10° 28′ 24.6828″ N, 84° 1′ 0.2712″ W
While I am in Costa Rica, my primary focus is to improve my Spanish speaking skills. Luckily, my Mama Tica (host mom) does not speak any English! This may sound like a bad thing, but it is very good for me because I have to speak Spanish to communicate with her.
I love talking with my Mama Tica. She has so many great stories to tell. She also speaks slower to me so that I can understand easily. Most people speak very quickly! It is difficult to understand what they are saying sometimes. However, it has become easier since I have been in Costa Rica. Gracias a Dios!
That means “Thanks to God.” It is an extremely common saying here. There is no separation of church and state here, which means that the government declared a national religion which is Catholicism. Because of this, many of the common sayings have to do with religion.
One thing that really helps my Spanish is to watch the news every night. They speak very fast, but the more that I listen to the news in Spanish, the more that I am able to understand.
One night, my Mama Tica and I were watching the news on television. I had been doing homework in my room so she called me when the news came on. When I came to the main room, the news stories had already started.

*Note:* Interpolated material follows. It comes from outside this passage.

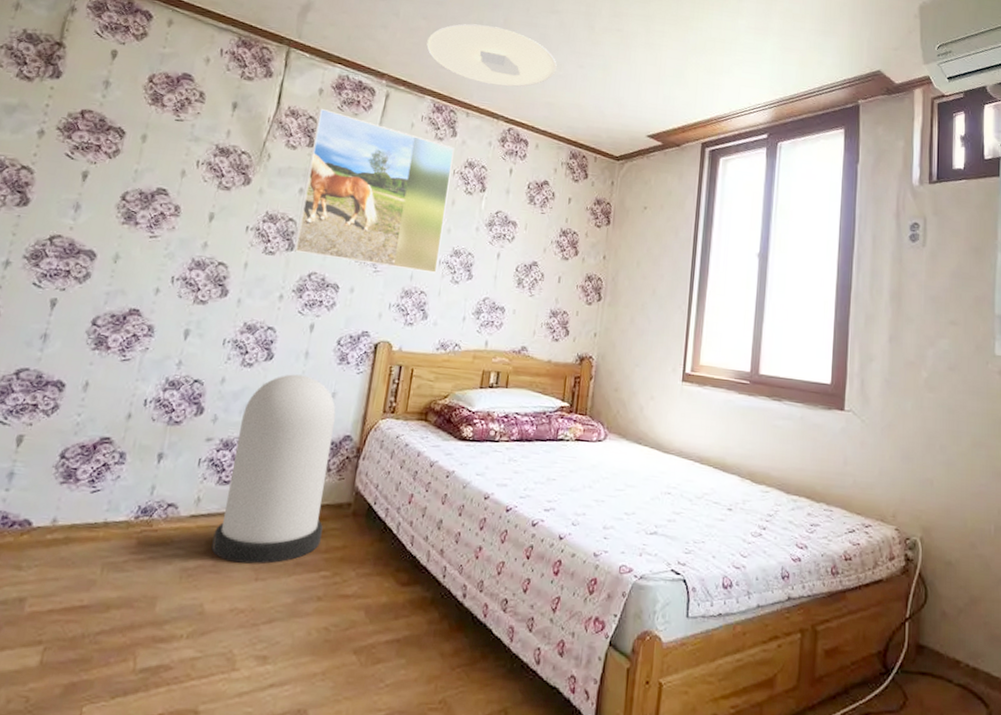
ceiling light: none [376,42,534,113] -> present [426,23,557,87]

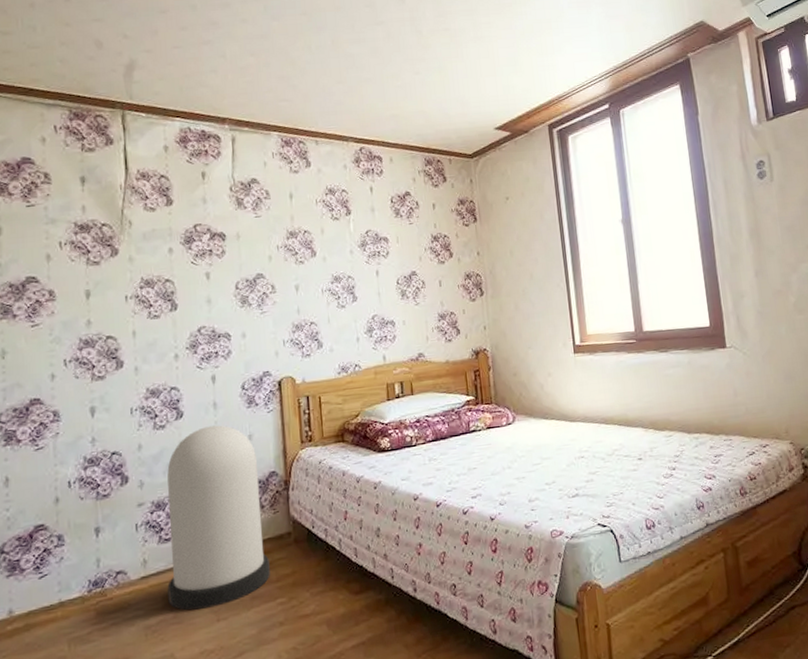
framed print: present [293,108,454,274] -> none [168,165,322,311]
ceiling light: present [426,23,557,87] -> none [260,49,394,109]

She told me that I had missed one that was very important. She begins to tell me what the story was about. I heard her say “Papa” which means “potato.” She had said, “el Papa se renuncio.” I thought that this meant “the potatoes are going away.” So I started a conversation about how potatoes have been changed to only produce one potato. They used to produce multiple every year when you planted the eyes (seeds) of the potato. My grandma told me once that when she was a young girl, you could buy a potato in the grocery store, plant it and grow your own potatoes in your backyard!
My Mama Tica gave me a strange look. I thought I had just made an error with something that I had said and that she was going to correct me when I finished my sentence. When I finished my sentence, she just told me, “En un momento, va a entender.” (In a moment, you will understand.) I thought that this was a strange response…
When the news story came on that she was telling me about, I saw that it was actually about the Pope, the head of the Catholic church, not about potatoes! It was a story about the Pope giving up his position (or renouncing his position as my mama tica had said when she said “el Papa se renuncio”) because of his age. It had nothing to do with potatoes! “El Papa” means The Pope and “la papa” means potato. I felt so silly, but my Mama Tica and I laughed about it.
There are many words in Spanish that sound similar but mean different things. Like potato and Pope. That is one difficulty about learning another language. You have to pay attention to the context of the words.
It is not only this way with Spanish. It is very common in English as well, but I bet you have not thought much about words like these. For example, the word “mean.” It can be used to say the definition of a word- “What does ‘anxious’ mean?” It can be used to describe an action is not nice- “It was mean to push her”. People learning English have the same troubles that I have. Can you think of other words that have more than one meaning?